For a long time, my relationship with my body has been complicated. I have taught embodiment, presence, and gentle awareness for decades — and yet living inside a body that hurts can quietly erode trust. When pain becomes chronic, it’s easy to disconnect. To leave the body. To manage it instead of inhabit it.
This year, I am choosing something different.
My word for the year is presence — not as a concept, but as a practice rooted in flesh and breath. Presence in my body means allowing healing the space to unfold, without rushing, forcing, or abandoning myself when things feel slow or uncertain.
Presence means listening.
It means noticing subtle cues instead of overriding them. Honoring rest as an act of wisdom rather than weakness. Letting my nervous system soften instead of staying braced for the next setback.

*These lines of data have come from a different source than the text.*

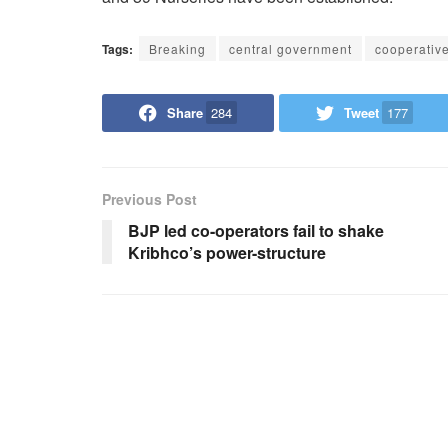
Tags:
Breaking
central government
cooperativ
Share
284
Tweet
177
Previous Post
BJP led co-operators fail to shake
Kribhco’s power-structure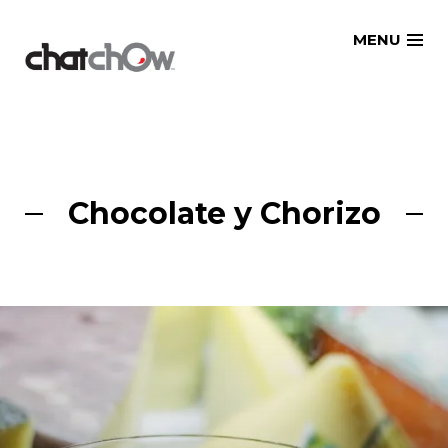
Skip
MENU
to
content
Chocolate y Chorizo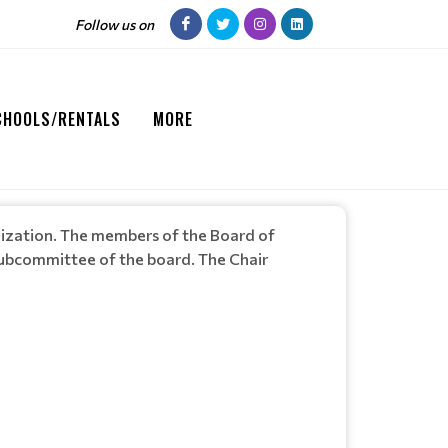
Follow us on
CHOOLS/RENTALS
MORE
anization. The members of the Board of
 subcommittee of the board. The Chair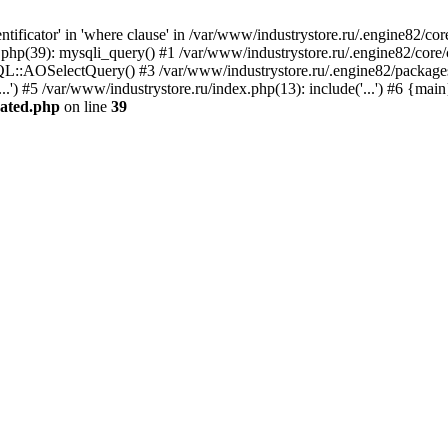
ficator' in 'where clause' in /var/www/industrystore.ru/.engine82/cor
.php(39): mysqli_query() #1 /var/www/industrystore.ru/.engine82/cor
QL::AOSelectQuery() #3 /var/www/industrystore.ru/.engine82/packages/
.') #5 /var/www/industrystore.ru/index.php(13): include('...') #6 {mai
cated.php
on line
39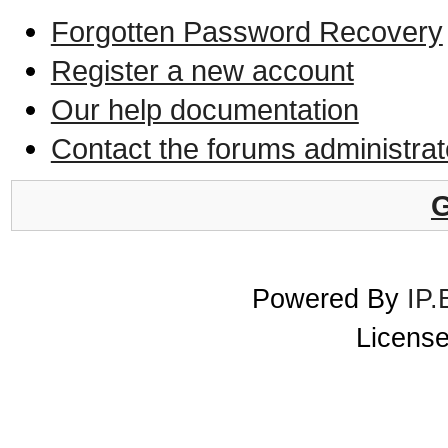
Forgotten Password Recovery
Register a new account
Our help documentation
Contact the forums administrat
G
Powered By
IP.
License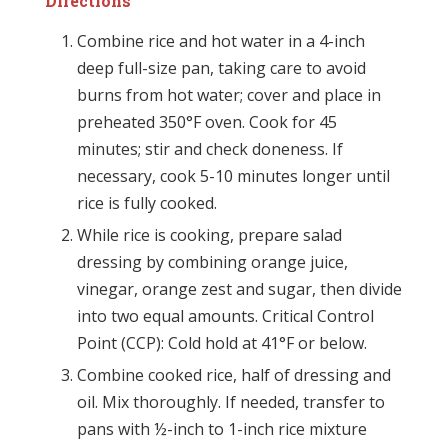
Directions
Combine rice and hot water in a 4-inch
deep full-size pan, taking care to avoid
burns from hot water; cover and place in
preheated 350°F oven. Cook for 45
minutes; stir and check doneness. If
necessary, cook 5-10 minutes longer until
rice is fully cooked.
While rice is cooking, prepare salad
dressing by combining orange juice,
vinegar, orange zest and sugar, then divide
into two equal amounts. Critical Control
Point (CCP): Cold hold at 41°F or below.
Combine cooked rice, half of dressing and
oil. Mix thoroughly. If needed, transfer to
pans with ½-inch to 1-inch rice mixture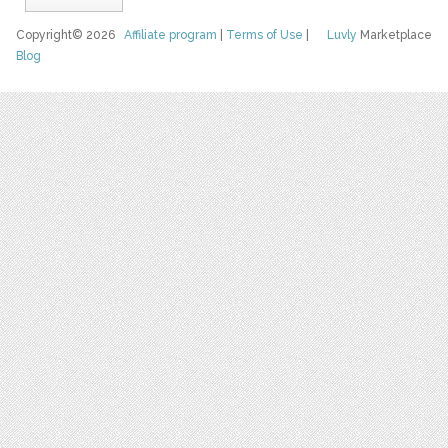
Copyright© 2026
Affiliate program
|
Terms of Use
|
Luvly
Marketplace
Blog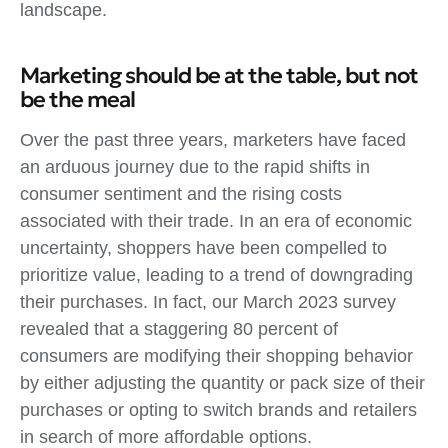
landscape.
Marketing should be at the table, but not
be the meal
Over the past three years, marketers have faced
an arduous journey due to the rapid shifts in
consumer sentiment and the rising costs
associated with their trade. In an era of economic
uncertainty, shoppers have been compelled to
prioritize value, leading to a trend of downgrading
their purchases. In fact, our March 2023 survey
revealed that a staggering 80 percent of
consumers are modifying their shopping behavior
by either adjusting the quantity or pack size of their
purchases or opting to switch brands and retailers
in search of more affordable options.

These surgeries are not just medical events; they are invitations. Invitations to slow down, to receive care, to surrender the illusion of control, and to create the best possible conditions for healing — once and for all.
I am learning that healing does not respond well to pressure. It responds to safety.
Safety in the body. Safety in the breath. Safety in knowing I am not at war with myself.
There is grief here, too — grief for what my body has endured, for time lost, for versions of myself that moved freely without thinking. But alongside the grief is something else: a quiet, grounded hope. Not the flashy kind, but the kind that settles into the bones and says, I am still here.
This year, I am not asking my body to prove anything.
I am offering it presence.
And I trust that presence — steady, compassionate, and embodied — is what gives healing its greatest chance to take shape.